Denn schauen wir auf Österreich oder auch auf Deutschland, sehen wir, dass Absicherungs- und Betreuungsforderungen an den Staat die Politik und in der Folge auch die Staatsfinanzen dominieren. Ganze 43 Prozent des deutschen Bundeshaushalts etwa wurden gemäß letzten Daten für Sozialleistungen aufgewendet. In Österreich ist es nicht viel anders. Für zentrale Staatsaufgaben wie Verteidigung und Infrastruktur bleibt da kaum Geld übrig. Auch das umlagefinanzierte Pensionssystem muss aus Steuergeldern massiv nachfinanziert werden, denn auch hier hat der Sozialstaat zugeschlagen: Die umlagefinanzierte Altersvorsorge hat zur Verantwortungslosigkeit gegenüber der eigenen Zukunft geführt.
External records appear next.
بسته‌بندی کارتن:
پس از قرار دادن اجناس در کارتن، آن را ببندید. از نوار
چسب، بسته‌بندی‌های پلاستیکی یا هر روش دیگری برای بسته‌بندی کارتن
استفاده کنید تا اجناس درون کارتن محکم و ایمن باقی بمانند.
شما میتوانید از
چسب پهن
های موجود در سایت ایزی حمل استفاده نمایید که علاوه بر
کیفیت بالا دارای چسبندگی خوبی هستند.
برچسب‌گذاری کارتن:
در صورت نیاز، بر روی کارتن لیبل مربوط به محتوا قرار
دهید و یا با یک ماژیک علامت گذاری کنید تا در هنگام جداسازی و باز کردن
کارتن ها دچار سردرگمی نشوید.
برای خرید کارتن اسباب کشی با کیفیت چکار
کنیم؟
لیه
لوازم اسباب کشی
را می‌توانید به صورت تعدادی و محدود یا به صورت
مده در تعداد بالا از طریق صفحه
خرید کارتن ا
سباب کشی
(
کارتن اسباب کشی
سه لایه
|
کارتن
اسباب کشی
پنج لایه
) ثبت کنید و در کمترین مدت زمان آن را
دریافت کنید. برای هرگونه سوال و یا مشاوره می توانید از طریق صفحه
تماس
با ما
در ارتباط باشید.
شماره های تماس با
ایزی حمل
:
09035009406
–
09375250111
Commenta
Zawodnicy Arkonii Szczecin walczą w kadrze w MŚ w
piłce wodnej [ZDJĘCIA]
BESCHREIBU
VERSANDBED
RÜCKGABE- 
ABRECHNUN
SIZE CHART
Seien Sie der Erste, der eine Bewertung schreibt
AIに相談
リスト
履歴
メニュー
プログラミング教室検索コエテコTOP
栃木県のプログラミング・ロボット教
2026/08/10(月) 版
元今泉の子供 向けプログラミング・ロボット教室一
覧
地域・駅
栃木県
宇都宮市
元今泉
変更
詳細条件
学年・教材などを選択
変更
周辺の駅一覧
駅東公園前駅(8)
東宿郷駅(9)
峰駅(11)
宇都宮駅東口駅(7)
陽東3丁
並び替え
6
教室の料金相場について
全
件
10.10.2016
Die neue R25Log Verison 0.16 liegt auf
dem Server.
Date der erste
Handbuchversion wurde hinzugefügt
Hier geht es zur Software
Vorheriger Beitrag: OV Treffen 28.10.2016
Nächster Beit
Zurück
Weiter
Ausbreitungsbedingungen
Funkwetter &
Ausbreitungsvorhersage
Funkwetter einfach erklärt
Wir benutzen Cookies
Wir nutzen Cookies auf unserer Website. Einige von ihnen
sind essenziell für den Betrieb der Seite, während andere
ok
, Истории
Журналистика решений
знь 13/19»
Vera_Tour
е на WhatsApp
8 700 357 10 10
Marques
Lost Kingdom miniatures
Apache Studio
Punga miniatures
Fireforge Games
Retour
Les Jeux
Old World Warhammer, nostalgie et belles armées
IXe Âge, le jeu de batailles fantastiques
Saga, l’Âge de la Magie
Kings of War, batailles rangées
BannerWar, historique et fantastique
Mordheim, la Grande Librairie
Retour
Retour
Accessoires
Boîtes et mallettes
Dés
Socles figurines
Das liegt in den Fehlanreizen des Umlagesystems. In Deutschland hielt Im Jahre 2005 ein Gutachten des wissenschaftlichen Beirates des (damaligen) „Bundesministeriums für Wirtschaft und Arbeit“ (BMWA) fest, die Umlagerente verringere „die Anreize, selbst Kinder zur Welt zu bringen und aufzuziehen.“ Denn man erwirbt „einen Rentenanspruch schon dann, wenn man auf dem Wege der Beitragszahlung die Generation seiner Eltern finanziert. Dass man selbst Kinder hat, ist nicht wichtig. Ohne Kinder kollabiert jedoch das Umlagesystem.“

So entsteht im umlagefinanzierten Rentensystem mit seinen reproduktionsfeindlichen Anreizen ein wachsendes Loch, das mit Steuergeldern bzw. Schulden gestopft werden muss. Zudem ist deshalb auch die Familie ihrer für sie wesentlichen Vorsorgefunktion enthoben. Denn diese funktioniert erstens nur durch Vermögensbildung, die durch den intrinsisch inflationären – ständige Geldvermehrung durch Schuldenfinanzierung – und konfiskatorischen Sozialstaat – exorbitante Steuer- und Abgabenbelastung – verunmöglicht wird. Und zweitens funktioniert sie dadurch, dass die Familie – in der Regel, und auf die Regel kommt es an – durch die Erzeugung von Nachwuchs auch das Problem der Altenbetreuung soweit in den Griff bekommen kann, dass es nicht – wiederum als Regelfall – zur steuerfinanzierten und damit die Gesellschaft zusätzlich belastenden Staatsaufgabe wird.

Institutionalisierte Verantwortungslosigkeit

Ökonomen sprechen hier von „Crowding out“ „Verdrängung“: was der Staat macht, machen dann halt andere nicht mehr. Entweder weil die Notwendigkeit und Motivation dazu unterminiert wird oder weil es sich, will man es auf Bezahlbasis machen, nicht mehr rechnet. Folge ist die zunehmende Abhängigkeit der Menschen vom Staat, von der Politik, und eine Anspruchshaltung der Bürgerinnen und Bürger, die in einer Demokratie jeden Politiker, will er Wahlen gewinnen, zum Populisten werden lässt. Folge ist die institutionalisierte Verantwortungslosigkeit aller.

Im 19. Jahrhundert warnte der – durchaus kritische – französische USA-Bewunderer Alexis de Tocqueville in seinem zweibändigen Werk „Über die Demokratie in Amerika“ vor einem demokratischen Staat, der als „gewaltige, bevormundende Macht“ auftrete, „die allein dafür sorgt, ihre [der Menschen] Genüsse zu sichern und ihr Schicksal zu überwachen. Sie ist unumschränkt, ins einzelne gehend, regelmäßig, vorsorglich und mild. Sie wäre der väterlichen Gewalt gleich, wenn sie wie diese das Ziel verfolgte, die Menschen auf das reife Alter vorzubereiten; statt dessen aber sucht sie bloß, sie unwiderruflich im Zustand der Kindheit festzuhalten.“

Das klingt prophetisch. Aufklärung tut not. Aufklärung, die ja Immanuel Kant bekanntlich definierte als den „Ausgang des Menschen aus seiner selbstverschuldeten Unmündigkeit.“ Die Frage ist nur, ob wir, eingelullt von den Annehmlichkeiten der staatlichen Rundumbetreuung, solche Aufklärung überhaupt wollen.